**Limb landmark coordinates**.
::::
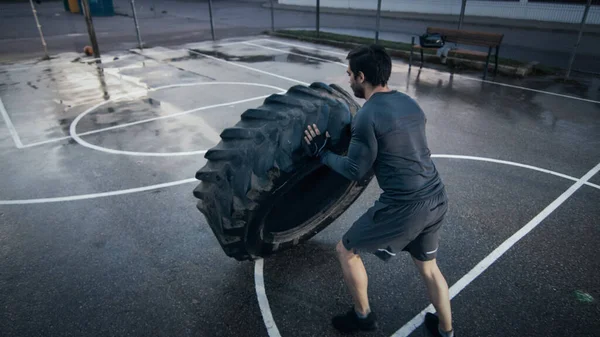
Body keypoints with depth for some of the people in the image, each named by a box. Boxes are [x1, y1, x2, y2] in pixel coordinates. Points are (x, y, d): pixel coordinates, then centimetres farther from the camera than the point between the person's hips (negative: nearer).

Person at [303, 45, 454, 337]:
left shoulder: (367, 115, -15)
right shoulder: (409, 102, 10)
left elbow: (355, 171, -10)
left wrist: (323, 153, 5)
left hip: (405, 208, -8)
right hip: (436, 200, 8)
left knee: (346, 250, 14)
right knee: (427, 266, 29)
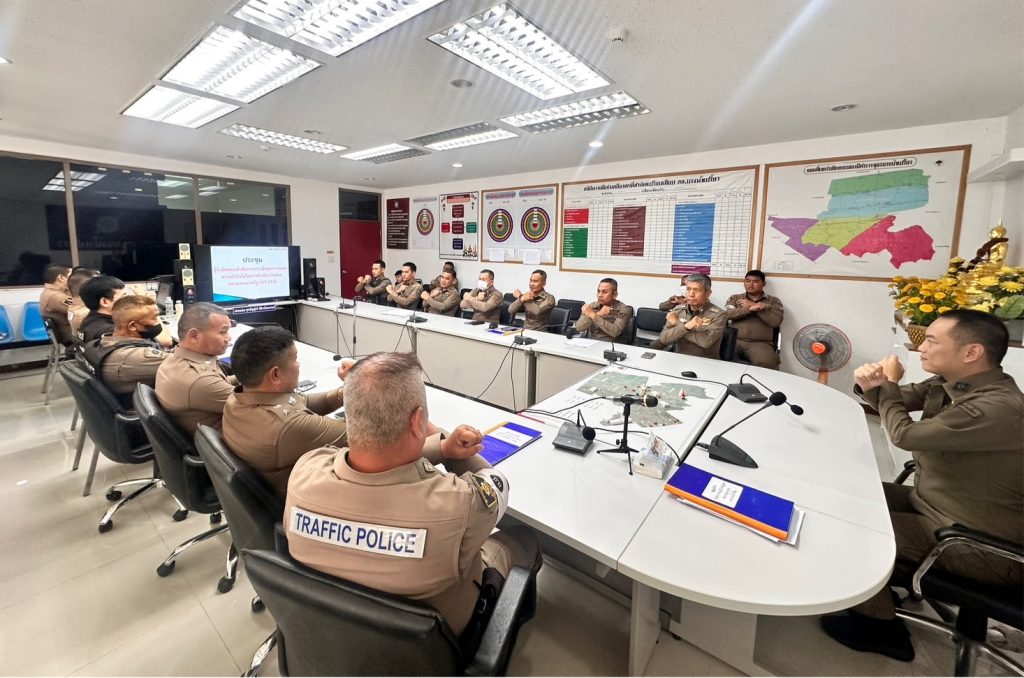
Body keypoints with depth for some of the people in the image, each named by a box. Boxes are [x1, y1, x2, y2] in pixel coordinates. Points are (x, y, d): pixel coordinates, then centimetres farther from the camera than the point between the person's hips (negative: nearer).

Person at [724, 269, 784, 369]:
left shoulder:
::::
**Exercise details**.
The required answer is every line from the one containing "left wrist: (323, 153, 5)" through the last line of the entries, restated word for word and with no pictures.

**Task result**.
left wrist: (323, 153, 5)
left hip: (405, 208, -8)
right hip: (436, 200, 8)
left knee: (346, 250, 14)
right knee: (427, 266, 29)
Body keypoints with depth for some of the people in the image, each named by a box. Boxes are [x1, y1, x2, y2] in pixel coordinates. Points are (x, y, d): pixel coordinates, then centimetres farther from the camera than the point between the person's hips (negative: nearer).

Person at [724, 269, 784, 369]:
left shoulder:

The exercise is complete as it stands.